Thu, Dec 23, 2010 - Page 9 News List

Is financial regulation genuinely up for sale?

Research has shown that US congressmen systematically invest more in firms that favor their own party

By Howard Davies

Relationships between London banks and their regulators are not especially warm just now. The latest bonus rules issued by the Committee of European Banking Supervisors (soon to morph into the European Banking Authority), have left those sensitive souls on the trading floors feeling rather bruised and unloved. In the future, 70 percent of their bonuses will have to be deferred. Imagine living on only US$3 million a year, with the other US$7 million paid only if the profits you earned turn out to be real? It is a shocking turn of events.

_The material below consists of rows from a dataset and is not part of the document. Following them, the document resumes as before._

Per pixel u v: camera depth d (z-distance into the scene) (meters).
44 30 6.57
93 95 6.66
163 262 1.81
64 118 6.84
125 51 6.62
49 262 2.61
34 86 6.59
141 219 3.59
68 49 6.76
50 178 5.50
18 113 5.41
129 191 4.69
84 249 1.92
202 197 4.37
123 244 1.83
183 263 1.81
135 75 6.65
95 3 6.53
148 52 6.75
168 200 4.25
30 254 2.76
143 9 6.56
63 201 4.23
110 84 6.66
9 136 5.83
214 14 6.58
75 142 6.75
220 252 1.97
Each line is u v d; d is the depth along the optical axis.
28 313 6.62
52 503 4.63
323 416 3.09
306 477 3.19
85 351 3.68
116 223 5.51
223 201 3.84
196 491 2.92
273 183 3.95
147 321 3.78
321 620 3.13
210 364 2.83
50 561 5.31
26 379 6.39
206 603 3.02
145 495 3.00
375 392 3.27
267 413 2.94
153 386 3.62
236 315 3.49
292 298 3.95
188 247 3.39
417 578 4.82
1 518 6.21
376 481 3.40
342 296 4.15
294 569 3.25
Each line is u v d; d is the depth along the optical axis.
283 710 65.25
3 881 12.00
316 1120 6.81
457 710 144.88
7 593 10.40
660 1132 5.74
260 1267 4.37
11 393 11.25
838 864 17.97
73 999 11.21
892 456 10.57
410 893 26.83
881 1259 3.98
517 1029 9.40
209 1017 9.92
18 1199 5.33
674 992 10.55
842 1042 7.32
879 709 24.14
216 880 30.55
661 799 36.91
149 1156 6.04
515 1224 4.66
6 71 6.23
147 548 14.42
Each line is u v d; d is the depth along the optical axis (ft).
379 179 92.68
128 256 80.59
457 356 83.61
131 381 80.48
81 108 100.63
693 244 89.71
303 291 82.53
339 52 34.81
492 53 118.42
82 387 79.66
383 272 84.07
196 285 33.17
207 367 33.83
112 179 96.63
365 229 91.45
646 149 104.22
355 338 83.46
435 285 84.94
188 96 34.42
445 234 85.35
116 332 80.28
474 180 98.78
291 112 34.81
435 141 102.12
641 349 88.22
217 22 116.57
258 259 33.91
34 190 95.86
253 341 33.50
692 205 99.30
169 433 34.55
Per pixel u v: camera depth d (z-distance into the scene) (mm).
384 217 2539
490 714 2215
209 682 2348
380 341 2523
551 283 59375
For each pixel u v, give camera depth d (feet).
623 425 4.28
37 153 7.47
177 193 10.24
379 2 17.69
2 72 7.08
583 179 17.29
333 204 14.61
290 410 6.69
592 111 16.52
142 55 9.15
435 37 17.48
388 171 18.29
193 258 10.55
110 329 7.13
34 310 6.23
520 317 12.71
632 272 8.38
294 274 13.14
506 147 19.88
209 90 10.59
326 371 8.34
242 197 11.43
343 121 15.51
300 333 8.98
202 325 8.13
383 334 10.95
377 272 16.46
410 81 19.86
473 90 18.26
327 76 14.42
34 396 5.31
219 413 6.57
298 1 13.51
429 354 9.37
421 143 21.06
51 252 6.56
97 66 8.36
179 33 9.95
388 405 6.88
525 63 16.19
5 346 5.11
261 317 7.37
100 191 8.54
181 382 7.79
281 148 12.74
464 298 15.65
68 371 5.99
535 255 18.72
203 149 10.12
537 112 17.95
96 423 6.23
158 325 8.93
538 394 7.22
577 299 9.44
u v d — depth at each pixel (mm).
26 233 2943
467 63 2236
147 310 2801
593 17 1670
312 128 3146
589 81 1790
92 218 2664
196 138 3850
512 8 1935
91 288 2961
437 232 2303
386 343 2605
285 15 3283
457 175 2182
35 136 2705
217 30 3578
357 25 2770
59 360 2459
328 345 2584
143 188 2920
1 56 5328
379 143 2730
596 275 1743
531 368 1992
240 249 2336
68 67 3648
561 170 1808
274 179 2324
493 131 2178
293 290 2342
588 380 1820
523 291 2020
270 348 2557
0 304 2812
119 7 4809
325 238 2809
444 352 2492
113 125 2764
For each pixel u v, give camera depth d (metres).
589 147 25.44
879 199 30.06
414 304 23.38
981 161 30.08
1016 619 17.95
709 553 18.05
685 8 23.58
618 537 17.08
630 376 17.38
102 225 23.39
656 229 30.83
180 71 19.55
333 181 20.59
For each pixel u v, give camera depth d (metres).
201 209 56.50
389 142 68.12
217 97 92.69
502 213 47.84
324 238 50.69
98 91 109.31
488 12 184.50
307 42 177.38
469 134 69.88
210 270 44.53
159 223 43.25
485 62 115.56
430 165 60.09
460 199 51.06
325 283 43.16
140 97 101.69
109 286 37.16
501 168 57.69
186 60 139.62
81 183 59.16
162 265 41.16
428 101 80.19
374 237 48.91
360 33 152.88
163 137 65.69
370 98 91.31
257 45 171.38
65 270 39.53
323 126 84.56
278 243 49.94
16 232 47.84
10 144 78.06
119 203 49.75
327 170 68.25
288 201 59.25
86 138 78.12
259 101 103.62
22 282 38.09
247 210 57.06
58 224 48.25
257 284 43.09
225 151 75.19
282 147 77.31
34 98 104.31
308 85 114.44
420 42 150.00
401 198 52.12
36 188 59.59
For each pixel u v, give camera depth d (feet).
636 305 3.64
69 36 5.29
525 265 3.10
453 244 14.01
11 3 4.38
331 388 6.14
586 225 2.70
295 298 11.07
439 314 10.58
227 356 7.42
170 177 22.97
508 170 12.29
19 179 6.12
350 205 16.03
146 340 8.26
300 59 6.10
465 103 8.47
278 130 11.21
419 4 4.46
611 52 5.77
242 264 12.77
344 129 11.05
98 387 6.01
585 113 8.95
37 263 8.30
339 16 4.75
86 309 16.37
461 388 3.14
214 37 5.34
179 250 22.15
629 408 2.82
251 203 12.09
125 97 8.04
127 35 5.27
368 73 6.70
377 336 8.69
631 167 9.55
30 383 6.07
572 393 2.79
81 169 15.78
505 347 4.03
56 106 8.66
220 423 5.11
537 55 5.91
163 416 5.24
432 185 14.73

Yet, in narratives of the financial crisis, regulatory capture is often an important part of the story. Will Hutton, a prominent British commentator, has described the Financial Services Authority (FSA), which I chaired from 1997 to 2003, as a trade association for the financial sector. Even more aggressive criticism has been advanced about US regulators — and, indeed, about Congress — alleging that they were in the pockets of investment banks, hedge funds, and anyone else with lots of money to spend on Capitol Hill.

How plausible is this argument? Can benign regulation really be bought?

When I was a regulator, I would certainly have denied it. I had never worked in the financial industry, and knew few people who did. (Full disclosure: I am now an independent director of Morgan Stanley.) My successors have all come from the financial sector, however, which, until recently, was regarded as a sign that they were street-wise. Now we are not so sure.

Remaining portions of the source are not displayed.